Mann sitzt auf dem Dach

LiebesLeben: Der „Für mich wird er sich ändern“-Irrglaube

Als ich vor knapp zwei Jahren eine Therapie gemacht habe, hat mein Therapeut mir viele Weisheiten mit auf den Weg gegeben. Einer davon lautete: Jeder hat das Recht auf sein eigenes Unglück. Soll so viel heißen wie: Auch, wenn man der Meinung ist, dass jemand mit einer anderen Lebenseinstellung viel besser dran wäre oder lieber eine andere Entscheidung treffen sollte, hat man nicht das Recht, dieser Person in ihre Einstellung oder Entscheidung reinzureden. Denn was maßt man sich an, zu glauben, man könne bessere Entscheidungen über das Leben einer Person treffen als diese Person selbst?

Man kann es überhaupt nicht verantworten, das zu tun. Denn wenn man selbst beginnt, zu versuchen, andere massiv in ihren Entscheidungen zu beeinflussen, und die Entscheidung dieser Person dann tatsächlich zugunsten der eigenen Präferenzen ausfällt, die Person allerdings nicht wie erwartet glücklich, sondern vielmehr unglücklich macht, wird man sich immer fragen, zu welchem Teil man selbst nun für das Unglück dieser Person verantwortlich ist – und ob es nicht besser gewesen wäre, zwar mit der Person zu reden, aber nicht zu versuchen, sie zu etwas zu überreden. Letztendlich weiß jeder selbst, was für ihn*sie am besten ist – ob man das versteht oder nicht, ist völlig irrelevant. Man muss lernen, es zu akzeptieren.

Wenn man also beginnt, jemanden zu daten, und diese Person klar sagt, dass sie nicht auf der Suche nach einer Beziehung ist, dann ist es eigentlich ziemlich anmaßend und auch respektlos, dieser Person das, was sie da über sich selbst erzählt, nicht zu glauben – und stattdessen anzunehmen, man kenne diese Person besser als sie sich selbst.

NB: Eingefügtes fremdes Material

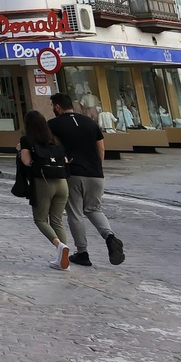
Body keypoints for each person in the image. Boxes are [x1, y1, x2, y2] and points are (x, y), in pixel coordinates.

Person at [48, 92, 126, 267]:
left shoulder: (53, 124)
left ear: (57, 106)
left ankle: (82, 252)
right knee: (94, 209)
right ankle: (111, 238)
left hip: (72, 173)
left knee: (75, 213)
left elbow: (51, 148)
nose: (52, 109)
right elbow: (101, 147)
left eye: (53, 105)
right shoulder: (89, 122)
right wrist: (98, 168)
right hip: (95, 173)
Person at [19, 109, 73, 271]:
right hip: (62, 182)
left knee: (40, 219)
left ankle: (59, 246)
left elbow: (26, 161)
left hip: (43, 182)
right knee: (57, 220)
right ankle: (63, 260)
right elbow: (64, 160)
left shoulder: (27, 139)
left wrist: (20, 150)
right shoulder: (55, 139)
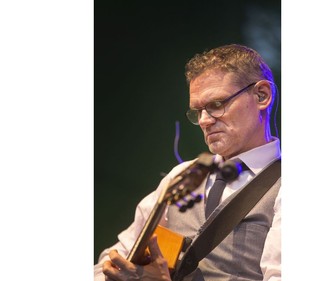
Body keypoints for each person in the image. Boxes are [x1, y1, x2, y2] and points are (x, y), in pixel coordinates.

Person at [94, 44, 281, 281]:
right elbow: (115, 257)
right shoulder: (182, 175)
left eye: (216, 105)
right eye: (198, 111)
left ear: (262, 95)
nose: (204, 121)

Was man also tun sollte, bevor man jemanden kennenlernt, ist, sich darüber bewusst zu werden, was man möchte, und anschließend zu seinen Wünschen und Bedürfnissen zu stehen, wenn man dann jemanden datet – auch und insbesondere dann, wenn man beim Kennenlernen feststellt, dass sie nicht mit den Wünschen und Bedürfnissen der anderen Person übereinstimmen.

Es ist besser, ganz am Anfang zu merken, dass es nicht passt, als die Wahrheit nicht sehen zu wollen, sich selbst etwas vorzumachen und dann im Laufe der gemeinsamen Zeit irgendwann auf brutale Weise aus diesem Traum herausgerissen zu werden und zu realisieren, dass es nicht funktioniert hat, die Person, die man wollte, zu verändern.

Stattdessen sollte man sich zu Beginn bewusst machen, dass eine Person, von der man glaubt, sie erst verändern zu müssen, überhaupt nicht die Person sein kann, die man eigentlich will.